Gabriele Rico, a professor of English & Creative Arts, invented 'clustering' (sometimes known as Rico Clusters), based on her doctoral dissertatuion at Stanford University during the mid-70's.

Personally, I have always subscribed to the fact that 'clustering' is the precursor to 'mind-mapping'.

It is quite possible that Evelyn Wood may have come up during the 50's with a rudimentary graphical outline, resembling some sort of "a radiating spoke with truncated lines" as a keyword-based approach to organise info after speed reading, but I can't verify it.

Nonetheless, I have seen many variations with fancy names like 'patterned notes', 'spidergrams', etc.

There are also ramblings from some quarters that Leonardo da vinci was the true progenitor, but I have yet to see any of his sketches or drawings with the effect.

Obviously all these pot shots - I believe probably sparked off by Bok Pike in the 80's - boil down to the fact that Americans just can't accept a Brit for the discovery or invention of 'mind-mapping'.

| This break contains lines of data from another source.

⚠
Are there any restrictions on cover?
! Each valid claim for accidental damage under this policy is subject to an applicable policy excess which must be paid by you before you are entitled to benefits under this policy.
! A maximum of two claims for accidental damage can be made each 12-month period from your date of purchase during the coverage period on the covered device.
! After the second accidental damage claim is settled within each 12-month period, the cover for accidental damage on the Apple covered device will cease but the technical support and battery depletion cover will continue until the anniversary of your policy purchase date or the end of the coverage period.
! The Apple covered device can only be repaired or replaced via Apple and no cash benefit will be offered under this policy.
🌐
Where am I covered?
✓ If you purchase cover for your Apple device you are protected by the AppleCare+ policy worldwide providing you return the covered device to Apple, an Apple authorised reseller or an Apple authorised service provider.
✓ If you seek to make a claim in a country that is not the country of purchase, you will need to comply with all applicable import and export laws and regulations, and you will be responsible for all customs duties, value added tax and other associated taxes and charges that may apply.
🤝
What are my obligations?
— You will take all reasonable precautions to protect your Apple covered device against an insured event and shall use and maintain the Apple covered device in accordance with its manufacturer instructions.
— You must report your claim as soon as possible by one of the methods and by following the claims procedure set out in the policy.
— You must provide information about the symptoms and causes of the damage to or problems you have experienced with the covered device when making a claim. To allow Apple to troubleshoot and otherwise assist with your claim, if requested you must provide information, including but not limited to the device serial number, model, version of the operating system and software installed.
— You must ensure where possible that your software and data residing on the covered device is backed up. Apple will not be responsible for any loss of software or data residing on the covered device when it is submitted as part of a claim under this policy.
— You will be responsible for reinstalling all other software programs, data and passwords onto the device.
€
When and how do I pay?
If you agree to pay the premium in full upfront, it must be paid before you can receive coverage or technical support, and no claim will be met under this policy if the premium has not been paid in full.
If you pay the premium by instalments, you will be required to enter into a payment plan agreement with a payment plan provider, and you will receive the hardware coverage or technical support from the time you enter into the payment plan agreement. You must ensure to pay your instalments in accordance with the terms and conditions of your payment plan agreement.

For me, it's fair to say - in fact I hold this view - that Tony Buzan had certainly taken a very brave stance by sticking his neck out to formalise what is now known to the world as 'mind-mapping', with some refined rules, starting in the seventies or so.

Frankly speaking, any further deliberation in this area is likely to end up as an academic exercise.

After all, the most important thing about it is what works & what doesn't.